**Dataset excerpts:**
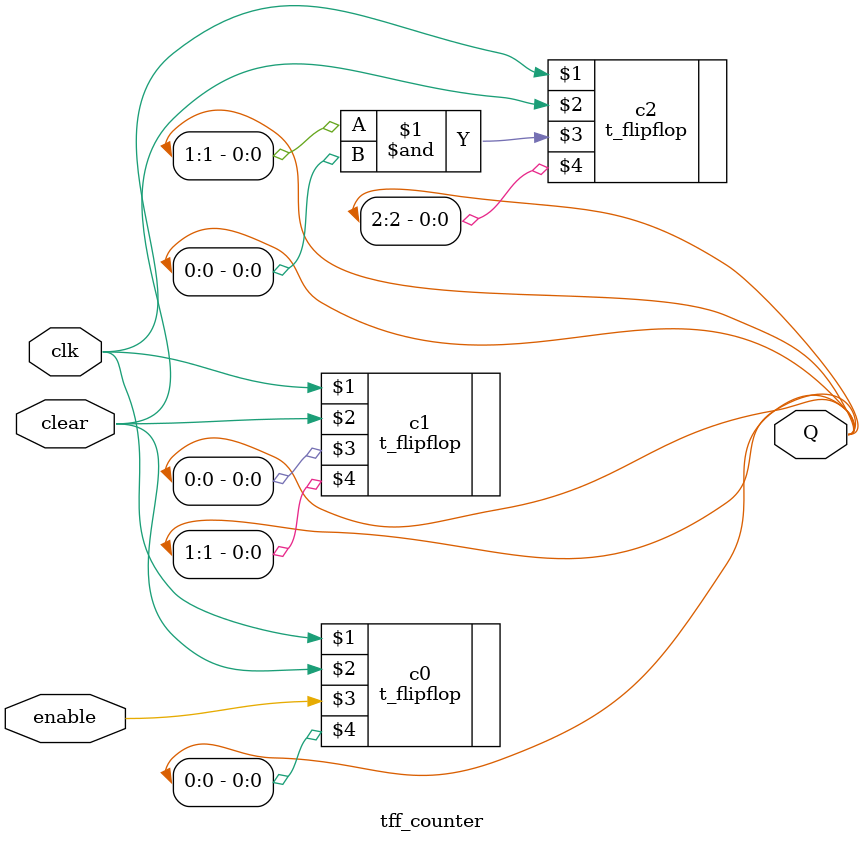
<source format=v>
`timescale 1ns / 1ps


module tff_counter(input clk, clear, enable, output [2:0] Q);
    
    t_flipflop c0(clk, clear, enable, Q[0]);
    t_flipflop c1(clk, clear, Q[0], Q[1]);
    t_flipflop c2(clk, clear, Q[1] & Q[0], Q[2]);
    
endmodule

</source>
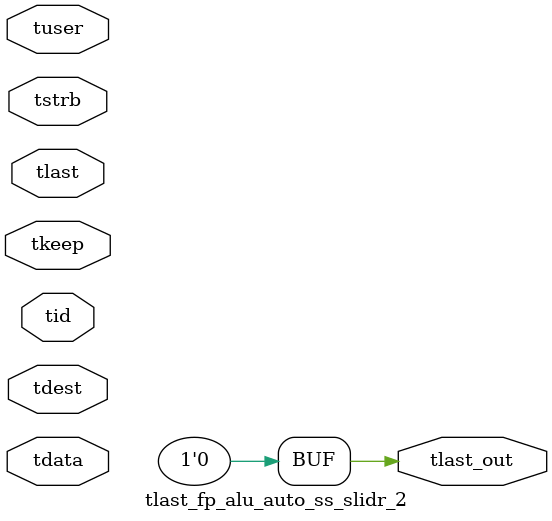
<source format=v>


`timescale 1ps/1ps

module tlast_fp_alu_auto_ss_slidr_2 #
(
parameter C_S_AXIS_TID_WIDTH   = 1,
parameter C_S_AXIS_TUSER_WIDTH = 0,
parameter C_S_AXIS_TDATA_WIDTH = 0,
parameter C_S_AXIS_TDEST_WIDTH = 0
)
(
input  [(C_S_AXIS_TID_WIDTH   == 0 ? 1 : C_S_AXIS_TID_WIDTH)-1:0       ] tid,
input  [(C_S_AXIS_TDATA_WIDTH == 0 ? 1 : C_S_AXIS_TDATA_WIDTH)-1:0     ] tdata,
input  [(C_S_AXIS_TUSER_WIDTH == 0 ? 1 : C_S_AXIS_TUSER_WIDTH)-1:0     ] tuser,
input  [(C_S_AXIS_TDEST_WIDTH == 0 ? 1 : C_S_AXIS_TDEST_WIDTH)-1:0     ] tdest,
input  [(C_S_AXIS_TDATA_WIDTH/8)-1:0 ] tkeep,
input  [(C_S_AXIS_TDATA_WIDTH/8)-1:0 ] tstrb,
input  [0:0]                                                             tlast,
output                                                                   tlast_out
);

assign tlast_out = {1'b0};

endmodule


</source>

--

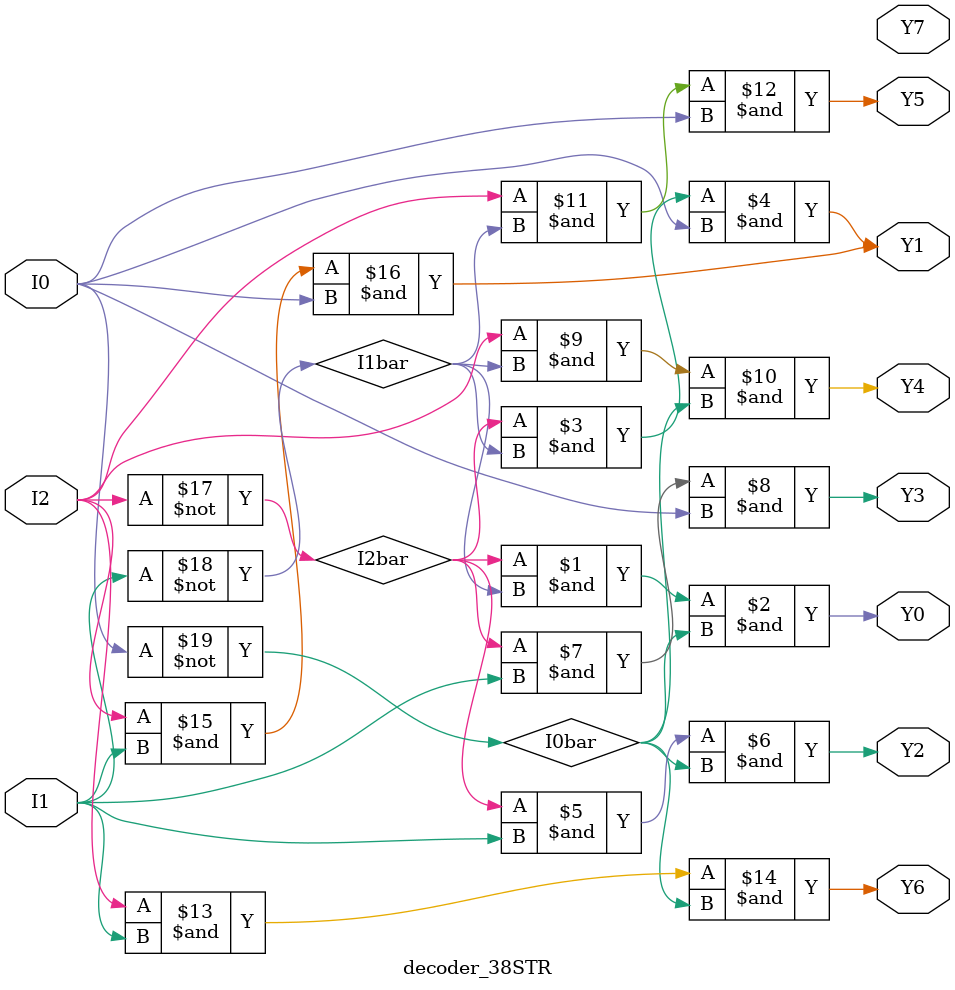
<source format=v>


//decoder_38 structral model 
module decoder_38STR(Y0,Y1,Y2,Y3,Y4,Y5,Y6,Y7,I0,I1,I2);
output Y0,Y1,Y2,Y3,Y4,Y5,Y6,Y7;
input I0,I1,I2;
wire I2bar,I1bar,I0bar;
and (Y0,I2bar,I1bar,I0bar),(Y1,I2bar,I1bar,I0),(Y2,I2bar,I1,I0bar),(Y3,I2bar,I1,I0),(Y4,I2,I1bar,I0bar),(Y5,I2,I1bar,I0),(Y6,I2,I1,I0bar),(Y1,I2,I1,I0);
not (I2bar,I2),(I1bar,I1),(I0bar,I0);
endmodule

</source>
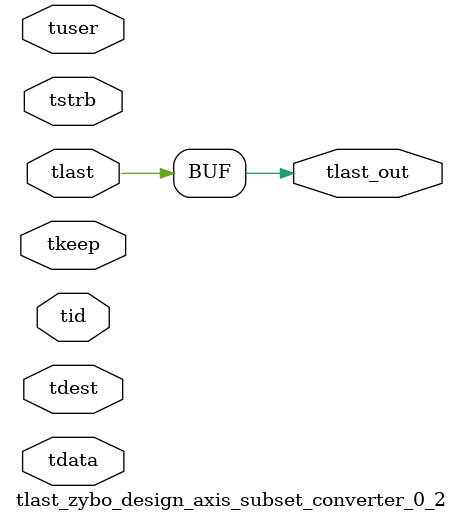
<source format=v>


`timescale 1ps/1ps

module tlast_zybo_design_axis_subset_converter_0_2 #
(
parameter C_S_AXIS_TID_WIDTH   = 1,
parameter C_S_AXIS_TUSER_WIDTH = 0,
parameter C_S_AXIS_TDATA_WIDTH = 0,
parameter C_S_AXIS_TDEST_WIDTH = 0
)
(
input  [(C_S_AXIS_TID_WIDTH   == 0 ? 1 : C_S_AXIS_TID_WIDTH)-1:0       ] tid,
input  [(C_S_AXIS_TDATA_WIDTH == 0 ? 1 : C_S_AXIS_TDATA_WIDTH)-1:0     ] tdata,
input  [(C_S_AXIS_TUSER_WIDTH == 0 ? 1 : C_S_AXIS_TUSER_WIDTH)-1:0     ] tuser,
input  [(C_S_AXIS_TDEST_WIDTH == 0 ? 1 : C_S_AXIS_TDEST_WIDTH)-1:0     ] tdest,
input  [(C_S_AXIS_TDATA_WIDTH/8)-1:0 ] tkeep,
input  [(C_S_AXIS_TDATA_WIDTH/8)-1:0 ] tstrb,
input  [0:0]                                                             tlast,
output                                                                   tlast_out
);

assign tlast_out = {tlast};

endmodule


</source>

**Exercise requirements:** Report every line of the records that contains the word "enable".

**Completed exercise:**
module tff_counter(input clk, clear, enable, output [2:0] Q);
    t_flipflop c0(clk, clear, enable, Q[0]);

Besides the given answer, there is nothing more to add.